“It was obvious by March that the war was a colossal mistake—and that there had been voices that warned about the great dangers and difficulties of the invasion,” says Georgy Egorov, a professor of managerial economics and decision sciences at the Kellogg School. “At the end of the day, the decision-making process collapsed to just a few people close to Putin who acted like yes-men.”
In the long view of history, this failure to seek out wise counsel is more the rule than the exception. From Emperor Nicholas II’s decision to enter World War I to Saddam Hussein’s invasion of Kuwait, autocratic leaders have a track record of entering into needless conflicts that ultimately weaken or bring down their own regimes.
So why does the same story keep repeating itself? In a new working paper, Egorov and Konstantin Sonin of the University of Chicago use game theory to help answer that question. They argue that institutional autocracies like Russia, which have complex bureaucracies surrounding authoritarian rulers, gradually degenerate as leaders repress opponents and shun candid advisors. As the downward spiral continues, autocrats are left only with the questionable guidance of sycophants.
Putin is a perfect illustration of this path from relative competence to folly. “In his first term, his policies, at least on the economic side, were relatively sound. He did not squander the oil windfall at the time, despite calls to do just that. Had he stepped down after two terms, there would be memorials to him in his lifetime,” Egorov says.
But the longer Putin remained in office, “grasping to power became more and more important to him, and this ultimately led to the corruption of institutions from the top down and the colossal mistake we now see.”
How authoritarian regimes degenerate
Egorov and Sonin’s model of autocratic devolution has two elements. The first involves the despot’s fight to remain in power. Each time he is challenged by an opponent, the leader faces a decision: he can spare his former rival, or he can engage in repression by, for example, arresting, exiling, or executing her. If the opponent successfully ousts the incumbent, she becomes the new leader and faces the same choice between repression and mercy.
Repressing opponents is advantageous to the leader because then those rivals are unlikely or unable to challenge him again. But it also raises the stakes: if the leader is ever toppled, he is more likely to be repressed himself. Clinging to power becomes, sometimes literally, a matter of life or death. As a result, repression begets repression.

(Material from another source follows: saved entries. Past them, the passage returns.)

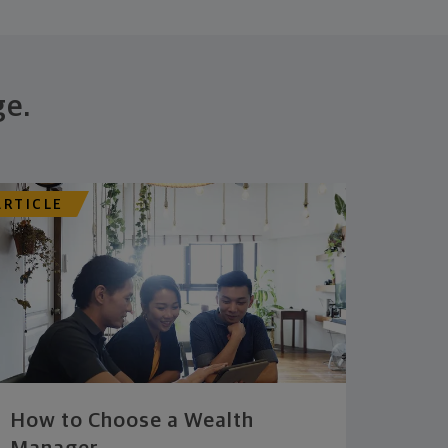
ge.
ARTICLE
How to Choose a Wealth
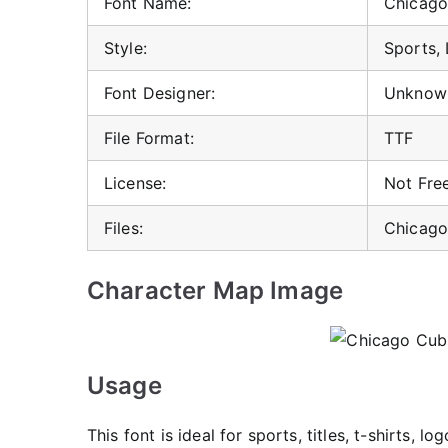
Font Name:
Chicago
Style:
Sports, 
Font Designer:
Unknow
File Format:
TTF
License:
Not Free
Files:
Chicago
Character Map Image
Usage
This font is ideal for sports, titles, t-shirts, 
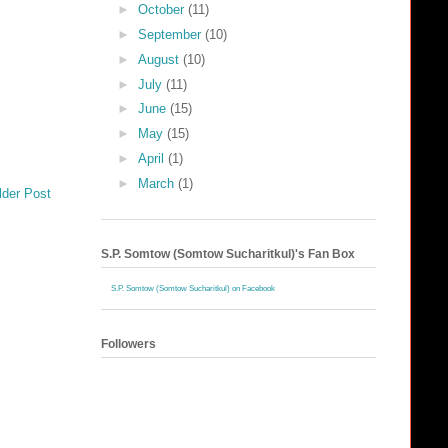
►
October
(11)
►
September
(10)
►
August
(10)
►
July
(11)
►
June
(15)
►
May
(15)
►
April
(1)
►
March
(1)
lder Post
S.P. Somtow (Somtow Sucharitkul)'s Fan Box
S.P. Somtow (Somtow Sucharitkul) on Facebook
Followers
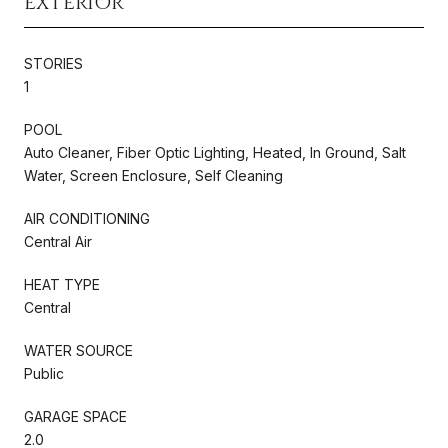
EXTERIOR
STORIES
1
POOL
Auto Cleaner, Fiber Optic Lighting, Heated, In Ground, Salt
Water, Screen Enclosure, Self Cleaning
AIR CONDITIONING
Central Air
HEAT TYPE
Central
WATER SOURCE
Public
GARAGE SPACE
2.0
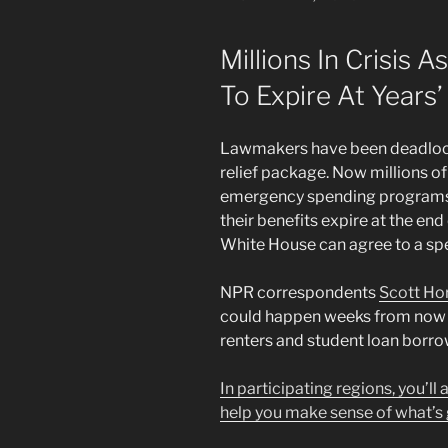
ON
Millions In Crisis 
To Expire At Years’
Lawmakers have been deadlock
relief package. Now millions o
emergency spending programs 
their benefits expire at the en
White House can agree to a spe
NPR correspondents
Scott Ho
could happen weeks from now 
renters and student loan borro
In participating regions, you’ll
help you make sense of what’s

As this struggle plays out, the leader is also selecting advisors to help him run the country—a process that makes up the second element of the model. The leader has two options: he can appoint people who are not the smartest but are fully loyal, or he can choose those who are highly competent but potentially dangerous to him. By virtue of their savvy (and perhaps cunning), these advisors can see which opponents are most likely to topple the leader, so they may seize the opportunity to switch sides and betray the leader.
For a leader who has never engaged in repression, an adept underling could be worth the risk. But for a leader who has repressed his opponents, a competent-yet-possibly-disloyal advisor would be too perilous. After all, betrayal could lead to his own death or imprisonment. For this reason, he will instead opt to surround himself with only the most loyal people, even though they aren’t particularly fit for their jobs.
“In some sense, it becomes a mutually reinforcing process,” Egorov explains. The bad advice of the leader’s yes-men creates problems and “makes him more paranoid, and more repressive of the people who surround him, even when there is no particular threat.” As these repressions accelerate, the circle tightens until only the most loyal cronies are making the most important decisions, and the regime begins to collapse.
The model suggests that a descent into ineptitude is a natural outcome of autocracies. The cycle begins with the decision to repress opponents—a temptation to which nearly all authoritarian rulers succumb if they reign long enough, even if they exercise leniency early on. As time goes on, the leader begins to realize that “as I get rid of more opponents, they become more dangerous to me,” Egorov explains. “In this way, I basically seal my own fate—if somebody takes over for me, I’m too dangerous to be kept around.”
Building a model of autocrats’ actions allows for “a unified picture of why people make big mistakes chasing arguably small prizes,” Egorov says. The model also shows that the initial success of an autocratic regime says little about what to expect in the future: “The maturity of the regime does not mean better decision-making—if anything, the opposite.”
Authoritarian countries that do manage to sustain long periods of stable rule are usually those that have ensured power does not rest with one individual for too long. In China, for example, the previous three presidents ruled for only a decade each, which prevented the repression spiral from getting too out of hand and “basically resetting the clock for the autocratic regime,” Egorov argues.
That may be changing with the removal of presidential term limits under Xi Jinping, Egorov says: “There is no reason to believe that in the second decade of Xi Jinping’s rule, China is not heading exactly the same way, perhaps slowly but steadily.”
When it comes to the Russian president’s fate, Egorov has no crystal ball. Putin may manage to hang on to power a little longer by “making the regime even more miserable and more repressive.” Alternatively, there could be a coup initiated by leaders and part of the populace “who are just fed up and who are not afraid of the consequences because they have already lost so much.”
Either way, the research makes one thing clear: “It’s an important lesson that in autocracies, things tend to go downhill.”